ALS: Markers for Diagnosis and Prognosis Identified in BloodThe diagnosis of ALS is often made late due to numerous differential diagnoses. NFL is now a biomarker that can detect the disease in the blood.
Even for experienced physicians, patients with amyotrophic lateral sclerosis (ALS) can be difficult to diagnose. The multiple symptoms make it difficult to distinguish from other neurodegenerative diseases. ALS is a progressive neurodegenerative disease of motor neurons that leads to progressive paralysis and ultimately death by respiratory arrest.
Blood test facilitates differential diagnosis
In the meantime, there are promising therapeutic approaches that make early diagnosis all the more important. An international team of researchers with scientists from Ulm University Medicine. The University of Milan has now succeeded in facilitating the differential diagnosis with a blood test. The results of the study were published in the Journal of Neurology, Neurosurgery, and Psychiatry .
Test measures neurofilament concentration in blood
The German-Italian research group developed a test that indicates the concentration of neurofilaments (neurofilament light chain/NFL) in the serum of patients. NFL are proteins that form the scaffold of motor neurons and other nerve cells. If these neurons die during the course of ALS, NFL are released. The increasing concentration of NFL in the serum is detected by the test.
According to this test, an examination of the cerebrospinal fluid is not necessary. This fact makes the test also attractive for the investigation of larger cohorts in studies or for patients for whom a collection of cerebrospinal fluid is not possible.
Simoa technology allows detection of NFL
The new blood test is based on the so-called Single Molecule Array technology (Simoa). This technology is comparable to ELISAs and uses the same reagents, but is much more sensitive.
Study evaluates reliability of the test
The reliability of the test, which is designed to aid clinical, neurophysiological and imaging diagnosis, was investigated in the current study. The study involved 124 ALS patients and 159 controls. The control group included subjects with other neurodegenerative diseases, such as Alzheimer's and Parkinson's, as well as study participants without degenerative or inflammatory neural conditions.
Analyses showed that NFL concentrations were highest in the blood of ALS patients (exception: Creutzfeldt-Jakob disease). A differential diagnosis was thus possible. Through the comparative measurements with the control group, the scientists were also able to establish a diagnostic threshold for ALS.
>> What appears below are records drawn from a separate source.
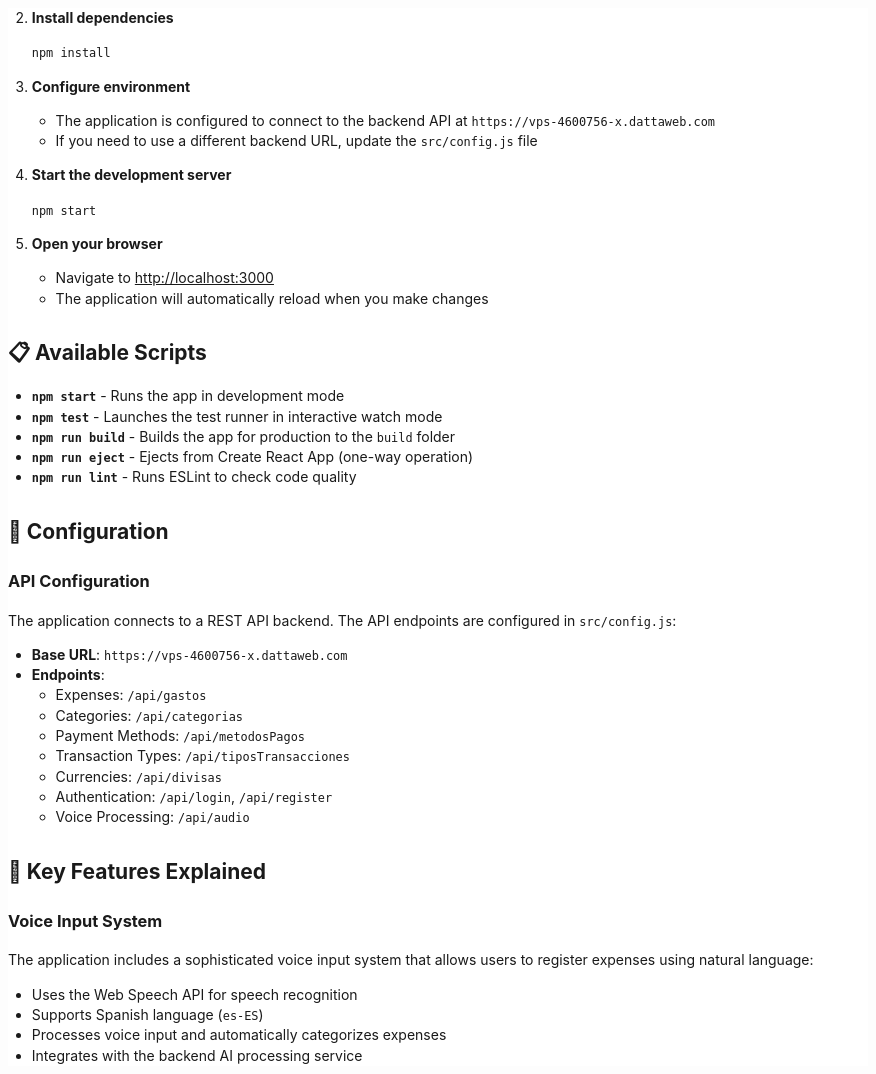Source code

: 2. **Install dependencies**
   ```bash
   npm install
   ```

3. **Configure environment**
   - The application is configured to connect to the backend API at `https://vps-4600756-x.dattaweb.com`
   - If you need to use a different backend URL, update the `src/config.js` file

4. **Start the development server**
   ```bash
   npm start
   ```

5. **Open your browser**
   - Navigate to [http://localhost:3000](http://localhost:3000)
   - The application will automatically reload when you make changes

## 📋 Available Scripts

- **`npm start`** - Runs the app in development mode
- **`npm test`** - Launches the test runner in interactive watch mode
- **`npm run build`** - Builds the app for production to the `build` folder
- **`npm run eject`** - Ejects from Create React App (one-way operation)
- **`npm run lint`** - Runs ESLint to check code quality

## 🔧 Configuration

### API Configuration
The application connects to a REST API backend. The API endpoints are configured in `src/config.js`:

- **Base URL**: `https://vps-4600756-x.dattaweb.com`
- **Endpoints**:
  - Expenses: `/api/gastos`
  - Categories: `/api/categorias`
  - Payment Methods: `/api/metodosPagos`
  - Transaction Types: `/api/tiposTransacciones`
  - Currencies: `/api/divisas`
  - Authentication: `/api/login`, `/api/register`
  - Voice Processing: `/api/audio`

## 🎯 Key Features Explained

### Voice Input System
The application includes a sophisticated voice input system that allows users to register expenses using natural language:
- Uses the Web Speech API for speech recognition
- Supports Spanish language (`es-ES`)
- Processes voice input and automatically categorizes expenses
- Integrates with the backend AI processing service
This is around 62 pg/ml. If the NFL concentration is above this level, ALS is considered probable. The test differentiates with a sensitivity of 85.5% (95% CI, 78% – 91.2%) and a specificity of 81.8% (95% CI 74.9% – 87.4%) between ALS and non-ALS.
Test allows prognosis of the course of the disease
Besides, the measured NFL value correlates with the severity of the disease. "ALS patients with a higher NFL concentration in the blood experience a more rapid clinical deterioration and have a shorter survival time on average," according to Professor Markus Otto of the Ulm University Department of Neurology . The biomarker NFL can be measured shortly after the onset of the first symptoms, and it may also be possible to track the response to therapy with the help of the test, explains Professor Otto.
The researchers plan to conduct further studies to test the reliability of the new blood test in larger, multicenter cohorts and to introduce additional markers into the diagnostic process. This should make the laboratory diagnosis more specific. The research group from Ulm could already show that the biomarker NFL is suitable for early diagnosis in families with the inherited ALS-variant.